O governo do Estado do Rio Grande do Sul terá de repassar o montante de R$ 151 milhões ao IPE Saúde. A medida financeira é fruto de um acordo institucional construído por meio de uma mediação direta promovida pelo Tribunal de Contas do Estado (TCE-RS). A cifra em questão corresponde à quitação de juros, multas e correções monetárias incidentes sobre contribuições patronais que foram recolhidas com atraso pelo Executivo gaúcho em um período cronológico que se arrasta desde o ano de 2018.
A origem do impasse remonta a outubro de 2021, época em que a Secretaria da Fazenda realizou a quitação de uma dívida de aproximadamente R$ 2 bilhões junto ao instituto de assistência médica.
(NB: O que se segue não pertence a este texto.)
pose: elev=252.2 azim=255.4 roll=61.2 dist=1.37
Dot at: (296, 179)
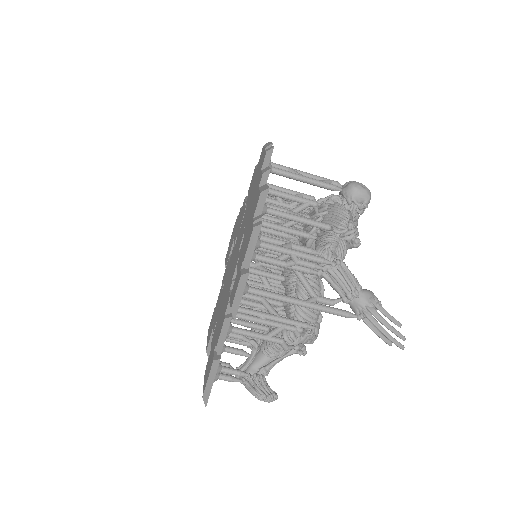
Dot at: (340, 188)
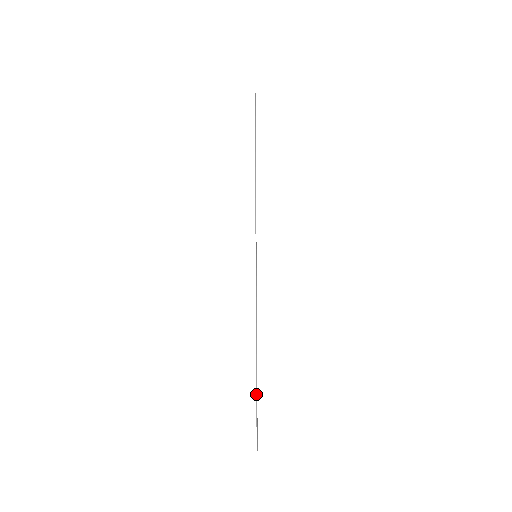
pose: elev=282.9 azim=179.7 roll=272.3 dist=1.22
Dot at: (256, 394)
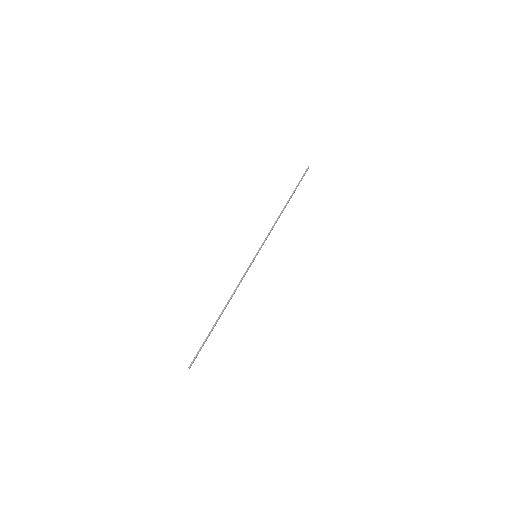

No entanto, aquele pagamento acabou omitindo os valores referentes aos encargos moratórios e juros devidos pelo atraso. A falha na prestação de contas foi identificada pelo corpo técnico do TCE-RS durante a auditoria analítica das contas anuais do governador referentes ao exercício de 2024, o que deu início à mesa de negociações para sanar o passivo.
Conforme esclarecido por Diego Milanesi, coordenador do Serviço de Auditoria e Avaliação de Políticas Públicas do Estado (SPPE), os parâmetros normativos e a metodologia de cálculo aplicados para definir o valor final da cobrança foram estipulados pelas próprias diretrizes internas do IPE Saúde.
Os critérios técnicos de atualização monetária compreenderam as seguintes taxas fixadas:
Correção monetária indexada de forma integral pelo Índice Nacional de Preços ao Consumidor Amplo (IPCA);
Aplicação de juros de mora de 0,5% ao mês;
Incidência de uma multa estipulada em 2% calculada sobre o valor total do débito principal devido.
Embora o ingresso do capital de R$ 151 milhões seja visto como um importante alento para dar fôlego às finanças do IPE Saúde — autarquia que vem passando por profundas reformas estruturais para tentar estancar o seu deficit financeiro —, o desembolso efetivo da verba ainda não possui uma data fixada em calendário, uma vez que o processo segue sob os trâmites de análise orçamentária interna na Secretaria da Fazenda.
O aporte financeiro urgirá em um momento delicado, no qual a instituição é alvo de contínuas queixas por parte dos servidores públicos e usuários devido à acentuada escassez em sua rede de atendimento credenciada. Em uma tentativa de mitigar o esvaziamento do catálogo de profissionais, o governo estadual lançou, em 2025, um edital de credenciamento em caráter emergencial com o objetivo de atrair mais de 10 mil médicos. Todavia, o balanço operacional do programa demonstrou baixa adesão da categoria, registrando a homologação de apenas 3 mil profissionais até o mês de abril.